Pendant des décennies, Philippe Druillet s'est tu. Mais après des années de silence, la légende de la BD a choisi d'évoquer un lourd secret qu'il avait tu pendant trop longtemps : il est né "fils de collabo". Un héritage difficile à porter que le fondateur de Metal Hurlant a choisi d'évoquer dans Delirium : Autoportrait (Ed. Les arènes), un livre autobiographique réalisé à partir d'entretiens avec David Alliot, un spécialiste de Céline, et à propos duquel il vient de répondre à quelques questions dans Le Parisien.
"On ne pardonne pas aux criminels"
Père d'une bande-dessinée SF rock'n'roll et sombre, Philippe Druillet a des racines pourtant bien loin de son image. Car l'auteur La Nuit, qui évoquait le cancer de sa femme Nicole, décédée à 30 ans, porte un héritage pas vraiment comme les autres. Sur le livret de famille, côté père, on retrouve ainsi Victor, un ancien chef de la milice dans le Gers condamné à mort par contumace à la Libération et qui dénoncera Lluís Companys, le Jean Moulin catalan, aux franquistes.
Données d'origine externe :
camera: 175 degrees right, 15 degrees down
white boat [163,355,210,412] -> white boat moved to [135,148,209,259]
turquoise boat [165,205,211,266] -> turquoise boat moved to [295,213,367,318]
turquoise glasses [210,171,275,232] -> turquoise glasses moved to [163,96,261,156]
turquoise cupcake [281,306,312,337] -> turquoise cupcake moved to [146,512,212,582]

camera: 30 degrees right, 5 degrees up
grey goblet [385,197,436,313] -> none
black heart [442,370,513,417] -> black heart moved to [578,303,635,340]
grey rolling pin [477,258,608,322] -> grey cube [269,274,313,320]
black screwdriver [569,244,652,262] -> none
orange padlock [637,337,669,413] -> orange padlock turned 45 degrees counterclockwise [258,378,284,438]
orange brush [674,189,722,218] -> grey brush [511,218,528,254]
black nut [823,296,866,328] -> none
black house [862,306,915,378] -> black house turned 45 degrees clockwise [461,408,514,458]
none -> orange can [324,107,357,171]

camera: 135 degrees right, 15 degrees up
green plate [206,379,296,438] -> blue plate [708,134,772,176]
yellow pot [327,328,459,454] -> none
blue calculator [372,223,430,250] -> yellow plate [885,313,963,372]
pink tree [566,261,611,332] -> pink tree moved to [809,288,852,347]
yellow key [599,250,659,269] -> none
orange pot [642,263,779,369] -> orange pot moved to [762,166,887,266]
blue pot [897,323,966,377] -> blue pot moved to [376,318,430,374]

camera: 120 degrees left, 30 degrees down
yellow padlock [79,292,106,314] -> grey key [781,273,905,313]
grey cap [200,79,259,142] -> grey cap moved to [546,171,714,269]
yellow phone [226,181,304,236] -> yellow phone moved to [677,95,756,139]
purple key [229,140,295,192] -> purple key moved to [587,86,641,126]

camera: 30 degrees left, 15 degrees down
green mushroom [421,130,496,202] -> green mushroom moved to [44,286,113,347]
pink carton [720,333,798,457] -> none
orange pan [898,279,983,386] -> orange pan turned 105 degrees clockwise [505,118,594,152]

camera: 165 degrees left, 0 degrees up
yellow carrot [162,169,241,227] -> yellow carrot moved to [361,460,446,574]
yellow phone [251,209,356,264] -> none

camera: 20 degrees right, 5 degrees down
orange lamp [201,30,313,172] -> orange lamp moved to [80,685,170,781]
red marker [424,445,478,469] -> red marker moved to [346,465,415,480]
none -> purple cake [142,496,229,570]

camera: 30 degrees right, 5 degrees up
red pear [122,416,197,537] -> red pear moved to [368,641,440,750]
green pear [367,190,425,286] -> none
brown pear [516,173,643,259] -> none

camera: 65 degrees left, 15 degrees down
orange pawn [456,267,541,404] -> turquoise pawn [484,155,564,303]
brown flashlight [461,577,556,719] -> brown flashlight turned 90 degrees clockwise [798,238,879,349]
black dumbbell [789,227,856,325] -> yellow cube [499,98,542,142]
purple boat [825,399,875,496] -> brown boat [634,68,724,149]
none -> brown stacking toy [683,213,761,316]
Côté mère, il y a Denise, responsable administrative de la milice, dont les héros se nomment Franco et Pétain et décédée en 1990.
Des parents pas comme les autres contre lesquels Philippe Druillet s'est toujours élevé et révolté. Sans surprise, ils ne sont donc pas épargnés dans le livre. Car "aucun pardon" n'est possible selon le dessinateur, malgré le lien qui les unit. "On ne pardonne pas aux criminels", confie-t-il au Parisien. "Je sais que cette haine peut être difficile à comprendre. Mais on n'est pas toujours bien né... Je suis humaniste. Je ne peux pas admettre que l'on puisse construire sa vie sur la destruction de l'autre", ajoute celui que ses parents ont prénommé ainsi en homme à Philippe Henriot, ministre de la Propagande de Vichy, tué le jour de sa naissance en 1944 et ami de son père.
"Cette histoire m'a emmerdé toute ma vie"
Ce n'est toutefois qu'à l'aube de ses 70 ans que Philippe Druillet a choisi de parler et de se délester de ce boulet. Un soulagement tardif mais inévitable. "J'arrive à un âge où il y a des choses à dire ! Cette histoire m'a emmerdé toute ma vie. Il fallait que je lâche la bombe. Je suis arrivé au bout du chemin initiatique", justifie-t-il. Car pour comprendre l'homme derrière le dessinateur, il fallait évidemment revenir quelques pages en arrière. "Pour parler de ma vie, il fallait bien parler de mes racines. Cela se retrouve aussi dans mon travail. (...) J'ai passé ma vie à essayer d'être le contraire de ce que je suis né", explique l'artiste, qui raconte également ses nombreux excès, dont la drogue ou l'alcool. Car ce combat contre ce passé aura tout de même laissé quelques traces, à découvrir dans ce Délirium.